------ SUPPLIED MATERIAL

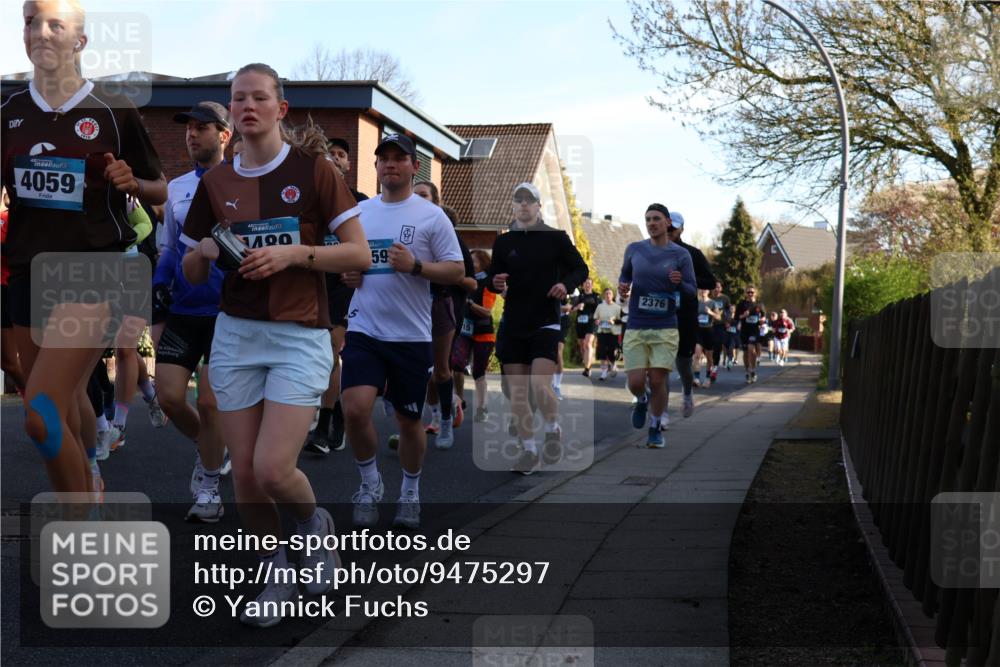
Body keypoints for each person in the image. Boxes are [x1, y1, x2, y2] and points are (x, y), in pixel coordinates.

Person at [180, 63, 370, 626]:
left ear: (280, 108)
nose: (248, 106)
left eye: (259, 97)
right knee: (243, 475)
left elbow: (359, 254)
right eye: (239, 98)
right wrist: (201, 256)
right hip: (236, 335)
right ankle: (276, 569)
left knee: (270, 469)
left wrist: (295, 254)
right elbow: (189, 271)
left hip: (299, 334)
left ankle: (314, 527)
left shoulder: (314, 172)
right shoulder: (215, 183)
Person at [2, 0, 167, 495]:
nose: (41, 32)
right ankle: (89, 487)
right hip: (28, 272)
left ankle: (79, 520)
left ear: (80, 40)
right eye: (31, 21)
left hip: (94, 271)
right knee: (67, 402)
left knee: (40, 413)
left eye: (56, 24)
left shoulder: (114, 109)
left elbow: (160, 188)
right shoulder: (8, 112)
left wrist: (133, 181)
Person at [339, 133, 464, 529]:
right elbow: (350, 261)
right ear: (375, 166)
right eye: (384, 158)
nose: (391, 164)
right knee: (354, 408)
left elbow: (456, 270)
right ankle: (369, 482)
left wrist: (416, 266)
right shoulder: (359, 213)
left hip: (410, 335)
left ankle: (410, 490)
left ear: (414, 166)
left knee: (408, 422)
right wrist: (350, 273)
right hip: (364, 328)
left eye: (399, 158)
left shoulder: (431, 216)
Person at [152, 101, 232, 522]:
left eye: (202, 127)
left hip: (228, 311)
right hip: (183, 308)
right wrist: (157, 293)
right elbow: (168, 248)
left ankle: (210, 487)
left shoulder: (242, 183)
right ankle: (211, 449)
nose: (192, 134)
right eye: (188, 128)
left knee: (211, 403)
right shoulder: (177, 188)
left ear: (224, 134)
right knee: (168, 397)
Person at [490, 182, 588, 474]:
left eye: (529, 200)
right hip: (514, 322)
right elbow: (493, 277)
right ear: (513, 205)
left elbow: (580, 269)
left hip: (545, 320)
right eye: (518, 199)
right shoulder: (504, 242)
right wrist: (495, 282)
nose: (523, 204)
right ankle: (530, 451)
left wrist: (565, 285)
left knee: (539, 384)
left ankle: (553, 428)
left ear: (538, 206)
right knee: (518, 393)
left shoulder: (555, 238)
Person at [303, 136, 369, 455]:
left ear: (348, 164)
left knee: (331, 351)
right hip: (314, 283)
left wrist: (361, 272)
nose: (336, 158)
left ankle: (324, 426)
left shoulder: (361, 202)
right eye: (331, 153)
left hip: (344, 285)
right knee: (315, 356)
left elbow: (370, 247)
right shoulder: (311, 198)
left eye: (341, 154)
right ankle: (337, 412)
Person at [618, 204, 696, 448]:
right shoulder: (634, 250)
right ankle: (642, 399)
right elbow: (625, 276)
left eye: (656, 219)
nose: (651, 223)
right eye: (648, 219)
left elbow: (692, 290)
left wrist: (680, 282)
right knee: (635, 382)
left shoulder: (681, 255)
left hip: (665, 327)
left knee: (657, 379)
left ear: (667, 223)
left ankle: (655, 427)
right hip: (637, 325)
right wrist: (623, 287)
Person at [413, 182, 475, 449]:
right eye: (414, 195)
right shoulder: (404, 229)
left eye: (423, 195)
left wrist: (443, 273)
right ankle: (430, 417)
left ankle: (446, 419)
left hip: (443, 304)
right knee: (419, 369)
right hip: (410, 305)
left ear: (436, 201)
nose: (418, 200)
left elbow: (471, 281)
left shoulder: (449, 235)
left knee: (440, 369)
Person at [666, 212, 717, 417]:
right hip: (659, 313)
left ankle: (687, 393)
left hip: (685, 314)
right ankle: (660, 415)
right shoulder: (652, 252)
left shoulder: (692, 254)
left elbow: (710, 282)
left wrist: (687, 278)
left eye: (673, 228)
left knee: (683, 363)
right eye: (667, 227)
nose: (669, 231)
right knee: (660, 366)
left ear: (681, 230)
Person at [451, 249, 497, 423]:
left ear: (483, 264)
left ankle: (482, 408)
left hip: (483, 333)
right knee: (456, 365)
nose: (469, 264)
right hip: (465, 329)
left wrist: (469, 303)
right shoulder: (465, 280)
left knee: (478, 372)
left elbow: (487, 311)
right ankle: (460, 402)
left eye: (473, 261)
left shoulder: (488, 283)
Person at [735, 286, 766, 383]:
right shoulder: (742, 304)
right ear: (745, 293)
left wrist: (762, 320)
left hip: (754, 331)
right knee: (745, 353)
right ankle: (748, 371)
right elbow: (736, 317)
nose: (750, 294)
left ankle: (753, 370)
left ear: (755, 293)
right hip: (744, 331)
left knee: (751, 349)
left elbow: (764, 316)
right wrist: (743, 316)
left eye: (752, 292)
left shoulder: (759, 304)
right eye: (748, 292)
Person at [593, 287, 622, 381]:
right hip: (602, 331)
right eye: (606, 294)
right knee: (602, 351)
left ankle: (613, 363)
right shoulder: (600, 306)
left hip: (613, 333)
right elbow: (595, 318)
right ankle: (603, 373)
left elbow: (622, 320)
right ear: (604, 296)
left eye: (610, 294)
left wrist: (614, 322)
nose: (608, 295)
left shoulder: (617, 307)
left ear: (612, 296)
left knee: (611, 351)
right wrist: (597, 321)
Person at [694, 289, 721, 387]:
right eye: (701, 289)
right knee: (697, 355)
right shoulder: (696, 303)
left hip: (709, 331)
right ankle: (696, 378)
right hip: (698, 331)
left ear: (708, 291)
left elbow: (718, 317)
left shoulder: (713, 303)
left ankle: (707, 377)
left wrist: (710, 312)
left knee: (709, 357)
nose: (703, 291)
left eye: (705, 289)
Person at [572, 278, 599, 376]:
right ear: (583, 285)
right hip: (580, 322)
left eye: (589, 283)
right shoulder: (579, 296)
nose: (587, 285)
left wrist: (598, 318)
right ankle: (588, 365)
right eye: (586, 283)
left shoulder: (595, 296)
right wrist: (577, 307)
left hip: (592, 322)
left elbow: (599, 309)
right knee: (582, 345)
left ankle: (587, 369)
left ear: (592, 285)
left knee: (587, 344)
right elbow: (572, 309)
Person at [708, 281, 731, 379]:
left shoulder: (725, 298)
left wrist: (727, 320)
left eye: (718, 287)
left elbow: (729, 311)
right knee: (711, 347)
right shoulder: (709, 298)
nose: (716, 289)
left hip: (721, 325)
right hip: (710, 325)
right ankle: (712, 367)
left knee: (719, 344)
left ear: (721, 288)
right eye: (714, 287)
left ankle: (716, 367)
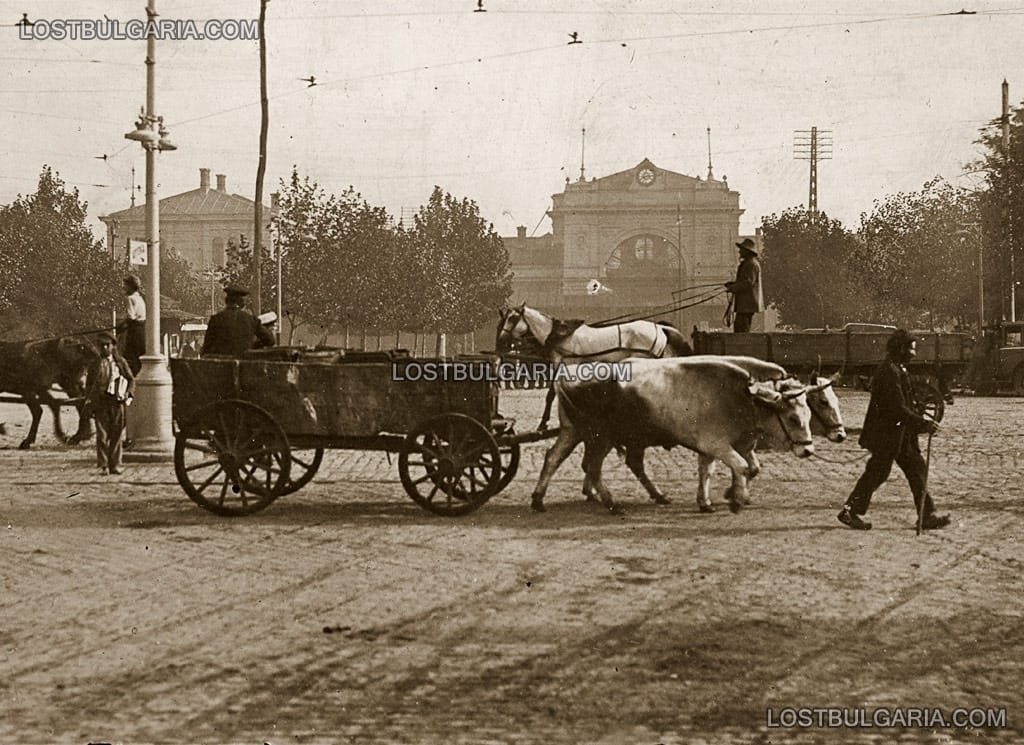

------------

WORK REQUIRED:
Retype only the lines that run from the first line of the entries above to the line containing "left ankle: (314, 527)", both included. Do not carry over any pictures.

TASK RESULT:
Body keypoints for each person in the image. Boxes are [x1, y1, x2, y2] and points are (x, y), in pixel coordinates.

Person at [180, 63, 370, 626]:
left ear: (280, 108)
nose: (248, 106)
left eye: (259, 97)
right knee: (243, 475)
left elbow: (359, 254)
right eye: (239, 98)
right wrist: (201, 256)
right hip: (236, 335)
right ankle: (276, 569)
left knee: (270, 469)
left wrist: (295, 254)
right elbow: (189, 271)
left hip: (299, 334)
left ankle: (314, 527)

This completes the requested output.